Detail is very good outside of the tonal extremes, where Apple's vision of Night mode refuses to engage - some deep shadows or light sources will be better developed by other Night modes.
Manually turning off Night mode will take away some of the color saturation, and with it - the orange cast in those couple of scenes. Some minor tonal changes can also be seen in the highlights and shadows, but either there's still some Night mode in action despite us turning it off, or the Night mode above is very subtle. Overall, there's not much point in disabling Night mode.
At the 3x zoom level, the iPhone 13 Pro Max will still revert to its primary camera if it deems the scene is too dark. There are also instances when a Night mode photo will be taken by one camera and the non-Night mode - by another.
Overall, the images are decent, but nothing remarkable. You do get good sharpness and detail in reasonably lit scenes captured on the actual telephoto, not so with the main camera-sourced ones. In any case, these tend to be underexposed for our liking, which is a shame because we see reserves in highlight dynamic range, which could accommodate a boost in exposure.
The ultrawide camera of the iPhone 13 Pro isn't a miracle worker but is a noticeable step up from the one on the iPhone 13 or the iPhone 12 Pro Max. Photos taken in Auto Night mode have good sharpness and detail as ultrawides go. Again, we'd probably prefer a brighter exposure, or at least brighter shadows, but that's not the iPhone way. Colors are accurate, except under that one specific street lamp, and there's no desaturation.
Switch off Night mode, and the shadows go darker - expectedly. There's some loss of color pop too. Overall, definitely use Night mode on the ultrawide.
Once you're done with the real-world samples, head over to our Photo compare tool to see how the Apple iPhone 13 Pro Max stacks up against the competition.

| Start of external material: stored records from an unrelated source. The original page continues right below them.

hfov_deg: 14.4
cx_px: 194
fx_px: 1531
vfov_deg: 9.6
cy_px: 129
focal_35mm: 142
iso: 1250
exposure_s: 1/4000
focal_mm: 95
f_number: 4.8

The iPhone 13 Pro Max can take portraits with its main cam or the telephoto. The pros of each are well known - the main camera will get you higher quality images in all situations, but especially in low light; the telephoto lets you stand further back from your subject and has a more 'portraity' perspective - and the cons are the opposites.

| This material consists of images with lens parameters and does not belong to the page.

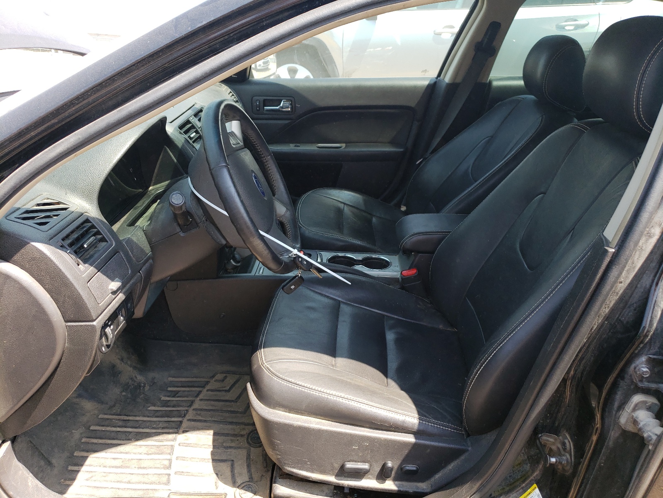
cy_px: 249
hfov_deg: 67.3
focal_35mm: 26
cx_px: 332
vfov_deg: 53.1
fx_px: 498
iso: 50
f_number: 1.5
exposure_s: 1/435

Subject separation is typically very good though the phone will start blurring your subject's shoulders even though they may be in the focal plane of their face. Skin tones are really nice and warm, detail is great, and dynamic range is excellent too.
The telephoto camera isn't quite as good, and even in broad daylight, it may give you slightly soft images. 3x portraits are also more prone to small mishaps in subject detection, particularly along the borders between clothes and background, but we didn't observe any actual blunders. It's easily the more appealing perspective as it avoids the bulging faces you'd be getting out of the wide, 26mm main camera. Dynamic range and colors remain superb.
Overall, the iPhone 13 Pro Max is a wonderful camera for people shots, whether it's in Portrait mode or general Photo mode, and regardless of which camera is being used.
And yes, that applies to the selfie camera as well. This one isn't quite as warm and saturated in its overall reproduction but still maintains a likable rendition of skin tones when presented with this reviewer's mug. Exposure and dynamic range are once again great, whatever noise there is, is not at all bothersome, and resolved detail is superb.
Portrait mode on the selfie camera switches to a cropped in 7MP view, the same one that's also available for Photo mode selfies. There, that's the default view when holding the phone in a vertical orientation, and it switches to wide for landscape selfies, but here it's non-negotiable - 7MP and a crop is the only option.
Aided by the FaceID hardware, the selfie camera is capable of some excellent subject isolation in Portrait mode - truly impressive stuff, actually.